───── SUPPLIED PASSAGE ─────

NiteFlite Moves

Writer Lara Piu
Images Provided by Scottsdale Active 20-30

Mark your calendar for one of the Valley’s oldest charitable golf tournaments, NiteFlite. Now in its 28th year, the event is slated to live up to its long-standing reputation as a fun-filled weekend for a great cause.

“When the event began more than two decades ago, it was just an overnight golf tournament,” recalls NiteFlite chairman Skyler Irvine. “It has now evolved into a two-day event with nearly 2,000 people attending the golf and gala combined.”

Held by the Scottsdale Active 20-30 Club October 13 and 14, the affair starts Friday with a golf tournament at McCormick Ranch Golf Course and culminates with a larger-than-life gala at The W Scottsdale the following evening.

“This year we are moving the gala to The W Scottsdale for a more formal affair than years past, and our golf tournament will take place at McCormick Ranch Golf Course for the first time,” says Irvine.

The formal, red-carpet affair will be stocked with paparazzi, street magic, a three-card monte, speed painting and break dancing. Live entertainment will be provided by Super Hero, and food and drinks will be donated by some of the best restaurants in the Valley.

But it’s not just about fanfare, Irvine says. He looks forward to remembering where it all started.

“I really enjoy seeing the founding members of the Scottsdale 20/30 at our events because we wouldn’t be raising the type of money we are if not for them,” he explains.

The two events will benefit all of the charities the Scottsdale Active 20-30 Club supports, especially the Arizona chapter of Playworks, the main beneficiary. This non-profit works to reduce playground bullying and conflicts and improves school climate through fun, healthy, inclusive games and physical activity.

“Playworks is an incredible organization because of how much impact they have with so few resources,” he explains. “They leverage every tool available to them to reach more kids and improve more schools than I would have ever thought possible.”

─────

| AIM OF THE TASK |
Please transcribe the NiteFlite article word for word, everything from "The formal, red-carpet" down to "and physical activity.". The items below the NiteFlite article were taken from a separate source.

───── INFORMATION SUPPLIED ─────

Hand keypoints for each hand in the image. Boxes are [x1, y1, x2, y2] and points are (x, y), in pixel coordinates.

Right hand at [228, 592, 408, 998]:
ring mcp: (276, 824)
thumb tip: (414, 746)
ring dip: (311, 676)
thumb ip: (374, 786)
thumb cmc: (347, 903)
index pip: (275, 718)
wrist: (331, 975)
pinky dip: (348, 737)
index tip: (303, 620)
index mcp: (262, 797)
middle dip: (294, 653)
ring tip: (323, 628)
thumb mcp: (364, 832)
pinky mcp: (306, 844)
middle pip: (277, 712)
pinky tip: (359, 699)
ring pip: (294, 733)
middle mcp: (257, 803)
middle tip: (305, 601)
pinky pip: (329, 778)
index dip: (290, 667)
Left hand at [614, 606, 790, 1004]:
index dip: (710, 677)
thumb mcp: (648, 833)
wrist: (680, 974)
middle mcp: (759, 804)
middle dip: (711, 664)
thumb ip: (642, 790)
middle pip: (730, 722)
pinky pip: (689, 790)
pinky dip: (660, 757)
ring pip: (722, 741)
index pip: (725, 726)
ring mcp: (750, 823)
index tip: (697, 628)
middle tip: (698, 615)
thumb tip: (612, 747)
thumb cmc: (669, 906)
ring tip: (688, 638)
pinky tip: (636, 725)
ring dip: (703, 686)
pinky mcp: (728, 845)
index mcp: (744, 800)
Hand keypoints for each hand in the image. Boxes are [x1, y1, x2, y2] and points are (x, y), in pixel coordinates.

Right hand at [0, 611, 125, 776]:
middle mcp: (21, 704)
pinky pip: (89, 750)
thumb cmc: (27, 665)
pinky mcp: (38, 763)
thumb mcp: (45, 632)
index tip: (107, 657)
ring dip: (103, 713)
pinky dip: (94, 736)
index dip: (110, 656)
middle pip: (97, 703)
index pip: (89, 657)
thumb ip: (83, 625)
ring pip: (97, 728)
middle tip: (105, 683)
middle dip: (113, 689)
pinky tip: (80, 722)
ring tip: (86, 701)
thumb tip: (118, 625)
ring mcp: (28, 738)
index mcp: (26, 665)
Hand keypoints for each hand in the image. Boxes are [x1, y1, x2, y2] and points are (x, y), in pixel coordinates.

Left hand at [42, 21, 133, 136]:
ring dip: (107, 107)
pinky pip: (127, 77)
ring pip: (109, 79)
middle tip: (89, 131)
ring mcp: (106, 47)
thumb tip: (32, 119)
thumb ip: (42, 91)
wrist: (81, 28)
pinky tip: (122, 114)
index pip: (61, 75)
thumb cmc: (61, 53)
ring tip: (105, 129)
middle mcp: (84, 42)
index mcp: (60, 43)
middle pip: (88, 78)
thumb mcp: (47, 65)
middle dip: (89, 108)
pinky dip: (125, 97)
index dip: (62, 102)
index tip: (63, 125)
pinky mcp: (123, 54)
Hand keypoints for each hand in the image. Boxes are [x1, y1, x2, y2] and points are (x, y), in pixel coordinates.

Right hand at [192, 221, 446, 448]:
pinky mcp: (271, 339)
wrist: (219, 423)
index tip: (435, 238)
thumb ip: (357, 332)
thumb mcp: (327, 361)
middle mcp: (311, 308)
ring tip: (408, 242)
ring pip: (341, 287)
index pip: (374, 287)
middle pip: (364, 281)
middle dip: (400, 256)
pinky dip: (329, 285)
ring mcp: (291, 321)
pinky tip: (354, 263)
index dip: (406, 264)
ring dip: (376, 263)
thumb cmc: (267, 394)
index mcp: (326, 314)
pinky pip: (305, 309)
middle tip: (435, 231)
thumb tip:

─────

| EXPECTED OUTPUT |
The formal, red-carpet affair will be stocked with paparazzi, street magic, a three-card monte, speed painting and break dancing. Live entertainment will be provided by Super Hero, and food and drinks will be donated by some of the best restaurants in the Valley.

But it’s not just about fanfare, Irvine says. He looks forward to remembering where it all started.

“I really enjoy seeing the founding members of the Scottsdale 20/30 at our events because we wouldn’t be raising the type of money we are if not for them,” he explains.

The two events will benefit all of the charities the Scottsdale Active 20-30 Club supports, especially the Arizona chapter of Playworks, the main beneficiary. This non-profit works to reduce playground bullying and conflicts and improves school climate through fun, healthy, inclusive games and physical activity.